Another interesting property of aromatic medicinal substances is that they are antiseptic, helping the body to fight off infections and sepsis from pathogenic bacteria and microbes.  The way that early healers  discovered this property was very direct and experiential.  They saw that putrefactions and sepsis, whether occurring inside the body or outside of it, as in spoiled or rotten food, invariably produced a foul, rotten odor; for a woman, a good example would be a vaginal yeast infection.  What better way to fight a rotten smelling infection than with sweet smelling aromatic substances?

Some of the strongest natural infection fighters we have are aromatic essential oils that are distilled from medicinal herbs.  Of these, Thyme Oil, followed by Oregano Oil, are two of the strongest.  Even Cinnamon has a beneficial antiseptic effect on many morbid or pathological microbes, while promoting the growth of friendly ones.  And Indian Spikenard or Jatamansi Oil has the ability to fight off fungal infections, just as its botanical relative, Valerian does.  Garlic was used by the English in World War II to fight infections, since the supply of antibiotics ran low during the war.  Garlic, Valerian, and to a lesser extent, Indian Spikenard, don’t have aromas that are that pleasant, but they are indeed strong and powerful.  Perhaps their smell is so strong that it overwhelms or overpowers the pathogenic microbes, which flee in terror!
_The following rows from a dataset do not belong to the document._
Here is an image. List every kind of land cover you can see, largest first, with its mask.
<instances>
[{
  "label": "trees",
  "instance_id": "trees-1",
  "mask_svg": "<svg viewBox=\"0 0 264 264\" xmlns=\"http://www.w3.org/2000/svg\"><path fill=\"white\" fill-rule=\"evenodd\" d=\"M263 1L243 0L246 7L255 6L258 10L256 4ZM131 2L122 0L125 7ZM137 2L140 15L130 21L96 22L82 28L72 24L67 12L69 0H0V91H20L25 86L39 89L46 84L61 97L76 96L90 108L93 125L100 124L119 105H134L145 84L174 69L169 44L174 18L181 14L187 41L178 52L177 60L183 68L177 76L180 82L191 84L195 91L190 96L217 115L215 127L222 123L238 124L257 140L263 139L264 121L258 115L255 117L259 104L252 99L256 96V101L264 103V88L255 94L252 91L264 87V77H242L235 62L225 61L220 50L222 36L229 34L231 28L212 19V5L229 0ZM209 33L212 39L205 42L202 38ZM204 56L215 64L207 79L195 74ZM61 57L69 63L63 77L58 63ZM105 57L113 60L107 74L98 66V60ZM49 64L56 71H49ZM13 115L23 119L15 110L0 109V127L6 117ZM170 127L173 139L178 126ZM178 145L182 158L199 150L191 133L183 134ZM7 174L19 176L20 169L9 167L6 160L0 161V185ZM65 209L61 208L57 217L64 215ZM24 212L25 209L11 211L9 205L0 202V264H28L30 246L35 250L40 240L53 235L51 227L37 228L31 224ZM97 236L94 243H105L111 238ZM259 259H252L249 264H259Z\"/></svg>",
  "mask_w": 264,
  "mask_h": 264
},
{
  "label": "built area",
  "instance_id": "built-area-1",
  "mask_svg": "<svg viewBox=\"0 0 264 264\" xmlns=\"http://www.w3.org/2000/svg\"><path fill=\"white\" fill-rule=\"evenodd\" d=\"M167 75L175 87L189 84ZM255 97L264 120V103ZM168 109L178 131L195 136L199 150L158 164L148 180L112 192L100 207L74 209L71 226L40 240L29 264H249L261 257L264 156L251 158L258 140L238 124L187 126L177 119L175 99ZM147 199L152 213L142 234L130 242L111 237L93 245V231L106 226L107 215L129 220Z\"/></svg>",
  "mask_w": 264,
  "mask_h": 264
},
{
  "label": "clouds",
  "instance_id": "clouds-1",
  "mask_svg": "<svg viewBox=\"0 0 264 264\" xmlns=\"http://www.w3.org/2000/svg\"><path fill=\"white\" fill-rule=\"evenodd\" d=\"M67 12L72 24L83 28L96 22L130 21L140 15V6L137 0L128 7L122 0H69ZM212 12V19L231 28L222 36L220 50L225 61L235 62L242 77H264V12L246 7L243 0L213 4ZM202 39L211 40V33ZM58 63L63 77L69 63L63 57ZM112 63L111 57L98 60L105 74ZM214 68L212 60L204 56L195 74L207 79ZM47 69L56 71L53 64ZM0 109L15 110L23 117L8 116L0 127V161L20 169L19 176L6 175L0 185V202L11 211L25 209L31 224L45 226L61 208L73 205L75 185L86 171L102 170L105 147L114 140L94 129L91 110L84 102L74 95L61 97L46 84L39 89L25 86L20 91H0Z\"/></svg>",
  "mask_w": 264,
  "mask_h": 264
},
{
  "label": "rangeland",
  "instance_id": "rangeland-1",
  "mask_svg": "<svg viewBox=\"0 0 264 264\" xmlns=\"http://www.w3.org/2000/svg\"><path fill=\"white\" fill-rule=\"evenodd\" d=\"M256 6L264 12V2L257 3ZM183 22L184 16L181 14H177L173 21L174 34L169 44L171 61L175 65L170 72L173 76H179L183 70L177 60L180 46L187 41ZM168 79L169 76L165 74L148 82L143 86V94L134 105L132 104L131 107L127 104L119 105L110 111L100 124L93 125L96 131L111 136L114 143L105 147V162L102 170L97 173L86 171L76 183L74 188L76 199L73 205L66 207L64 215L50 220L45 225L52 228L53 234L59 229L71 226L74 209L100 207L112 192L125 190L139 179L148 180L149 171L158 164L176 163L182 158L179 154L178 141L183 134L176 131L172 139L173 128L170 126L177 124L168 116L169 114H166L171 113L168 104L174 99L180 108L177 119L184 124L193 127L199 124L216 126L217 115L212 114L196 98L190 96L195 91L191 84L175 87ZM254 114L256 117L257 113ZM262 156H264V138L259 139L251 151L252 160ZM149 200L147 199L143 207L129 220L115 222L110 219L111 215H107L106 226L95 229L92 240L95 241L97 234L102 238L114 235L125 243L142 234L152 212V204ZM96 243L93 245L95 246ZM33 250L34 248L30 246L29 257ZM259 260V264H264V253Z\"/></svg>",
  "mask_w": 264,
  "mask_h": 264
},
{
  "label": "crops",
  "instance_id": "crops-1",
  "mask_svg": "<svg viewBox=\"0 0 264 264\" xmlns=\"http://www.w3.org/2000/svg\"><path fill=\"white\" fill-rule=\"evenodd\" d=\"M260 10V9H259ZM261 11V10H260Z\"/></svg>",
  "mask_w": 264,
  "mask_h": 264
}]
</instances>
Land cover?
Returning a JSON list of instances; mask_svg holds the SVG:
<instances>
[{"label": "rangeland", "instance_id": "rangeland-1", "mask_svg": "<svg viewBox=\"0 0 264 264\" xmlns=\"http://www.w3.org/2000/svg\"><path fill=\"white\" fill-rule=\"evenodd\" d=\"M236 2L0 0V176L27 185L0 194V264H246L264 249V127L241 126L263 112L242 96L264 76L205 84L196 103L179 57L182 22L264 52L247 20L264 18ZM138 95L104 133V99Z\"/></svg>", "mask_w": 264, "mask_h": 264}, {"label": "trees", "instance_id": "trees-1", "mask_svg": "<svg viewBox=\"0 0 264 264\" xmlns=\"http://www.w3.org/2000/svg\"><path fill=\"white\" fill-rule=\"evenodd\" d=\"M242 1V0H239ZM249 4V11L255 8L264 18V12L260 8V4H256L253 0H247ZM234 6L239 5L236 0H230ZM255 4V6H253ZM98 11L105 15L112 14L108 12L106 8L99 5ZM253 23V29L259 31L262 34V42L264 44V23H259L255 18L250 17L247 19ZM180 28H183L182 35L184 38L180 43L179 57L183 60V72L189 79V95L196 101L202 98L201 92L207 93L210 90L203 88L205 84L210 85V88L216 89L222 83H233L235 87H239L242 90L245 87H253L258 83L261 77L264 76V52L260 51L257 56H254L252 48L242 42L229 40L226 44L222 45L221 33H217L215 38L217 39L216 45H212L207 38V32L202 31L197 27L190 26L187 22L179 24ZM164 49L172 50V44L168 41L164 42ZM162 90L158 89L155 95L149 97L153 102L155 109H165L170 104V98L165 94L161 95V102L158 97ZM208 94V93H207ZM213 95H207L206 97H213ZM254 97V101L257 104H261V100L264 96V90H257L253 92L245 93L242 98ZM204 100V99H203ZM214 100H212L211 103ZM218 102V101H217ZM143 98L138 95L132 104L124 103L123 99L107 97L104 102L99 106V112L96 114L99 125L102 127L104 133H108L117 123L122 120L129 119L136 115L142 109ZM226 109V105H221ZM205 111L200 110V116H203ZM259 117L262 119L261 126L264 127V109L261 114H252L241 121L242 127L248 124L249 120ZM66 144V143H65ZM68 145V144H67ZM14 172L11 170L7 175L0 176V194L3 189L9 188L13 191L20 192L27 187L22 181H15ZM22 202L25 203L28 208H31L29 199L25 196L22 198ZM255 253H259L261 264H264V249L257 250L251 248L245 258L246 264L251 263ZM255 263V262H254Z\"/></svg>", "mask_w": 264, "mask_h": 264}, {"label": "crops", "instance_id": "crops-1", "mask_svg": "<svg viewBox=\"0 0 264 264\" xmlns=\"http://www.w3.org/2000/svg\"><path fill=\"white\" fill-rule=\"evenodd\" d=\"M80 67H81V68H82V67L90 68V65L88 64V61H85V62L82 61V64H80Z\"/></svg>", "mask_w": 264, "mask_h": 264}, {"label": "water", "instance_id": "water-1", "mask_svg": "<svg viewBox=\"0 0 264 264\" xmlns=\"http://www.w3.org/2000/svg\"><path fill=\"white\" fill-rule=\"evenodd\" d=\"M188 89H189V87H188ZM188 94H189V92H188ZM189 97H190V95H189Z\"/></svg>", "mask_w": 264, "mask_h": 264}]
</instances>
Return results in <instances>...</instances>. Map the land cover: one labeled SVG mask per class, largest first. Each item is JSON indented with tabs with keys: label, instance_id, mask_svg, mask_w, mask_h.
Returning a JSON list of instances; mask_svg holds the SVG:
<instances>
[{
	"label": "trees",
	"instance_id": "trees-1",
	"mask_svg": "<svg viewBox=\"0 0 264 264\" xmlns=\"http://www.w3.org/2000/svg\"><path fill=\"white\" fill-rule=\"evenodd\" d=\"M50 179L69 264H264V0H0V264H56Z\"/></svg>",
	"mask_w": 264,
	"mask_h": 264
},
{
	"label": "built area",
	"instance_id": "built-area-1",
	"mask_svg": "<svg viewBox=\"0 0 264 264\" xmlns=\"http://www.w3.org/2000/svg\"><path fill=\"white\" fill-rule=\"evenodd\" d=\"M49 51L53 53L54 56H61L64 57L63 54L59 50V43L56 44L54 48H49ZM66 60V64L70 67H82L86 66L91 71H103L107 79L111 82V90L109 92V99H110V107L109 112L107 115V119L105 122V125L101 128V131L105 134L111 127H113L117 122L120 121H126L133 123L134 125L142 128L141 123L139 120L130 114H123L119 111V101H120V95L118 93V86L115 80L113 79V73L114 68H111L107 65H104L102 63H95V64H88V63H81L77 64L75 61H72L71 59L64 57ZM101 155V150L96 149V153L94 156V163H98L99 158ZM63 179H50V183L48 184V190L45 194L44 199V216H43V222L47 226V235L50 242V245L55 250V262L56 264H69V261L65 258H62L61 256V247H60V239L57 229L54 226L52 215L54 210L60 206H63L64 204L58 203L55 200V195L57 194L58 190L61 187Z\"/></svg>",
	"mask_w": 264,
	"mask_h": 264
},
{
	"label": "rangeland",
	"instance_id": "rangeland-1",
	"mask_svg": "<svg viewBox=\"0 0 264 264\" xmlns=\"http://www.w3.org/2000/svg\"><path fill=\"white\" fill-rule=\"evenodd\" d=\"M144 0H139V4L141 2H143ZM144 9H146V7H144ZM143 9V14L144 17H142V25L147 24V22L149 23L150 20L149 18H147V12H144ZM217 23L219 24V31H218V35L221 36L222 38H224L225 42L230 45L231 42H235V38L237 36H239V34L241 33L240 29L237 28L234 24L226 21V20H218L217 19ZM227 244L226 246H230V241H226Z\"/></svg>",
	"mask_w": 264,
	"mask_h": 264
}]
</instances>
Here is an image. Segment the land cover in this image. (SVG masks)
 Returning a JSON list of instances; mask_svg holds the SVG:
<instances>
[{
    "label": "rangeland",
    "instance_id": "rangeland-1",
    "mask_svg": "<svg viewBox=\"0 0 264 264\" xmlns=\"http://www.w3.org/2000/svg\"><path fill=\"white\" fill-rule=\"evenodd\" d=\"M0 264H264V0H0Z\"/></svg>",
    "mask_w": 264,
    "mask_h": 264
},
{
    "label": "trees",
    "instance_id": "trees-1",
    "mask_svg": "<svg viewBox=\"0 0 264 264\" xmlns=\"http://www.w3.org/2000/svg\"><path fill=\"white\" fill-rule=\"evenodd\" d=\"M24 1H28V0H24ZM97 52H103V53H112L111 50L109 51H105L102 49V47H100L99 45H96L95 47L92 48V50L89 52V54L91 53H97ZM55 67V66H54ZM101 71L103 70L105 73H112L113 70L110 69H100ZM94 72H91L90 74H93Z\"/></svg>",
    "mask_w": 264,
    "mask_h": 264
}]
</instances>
Yes, aromatic medicinal substances such as Spikenard Oil are legendary, and have a long history of use in medicine, both ancient and modern.  In the ancient world, the Egyptians were especially famous for their use of aromatics, both in perfumery and in medicine, and in the embalming of their mummies.  The Spice Trade between Europe and Asia that went through the Middle East and along the Silk Road was not just for gourmet cooking use, but more importantly for medicinal use, and many old medicinal formulas contain many aromatic herbs and spices as ingredients.  Just about every balm, unguent, ointment or aromatic substance that you can find in the Bible, or in other hallowed scriptures or manuscripts from antiquity can be traced down and found today with enough patience and persistence, as well as the proper insight and guidance to discern its true identity.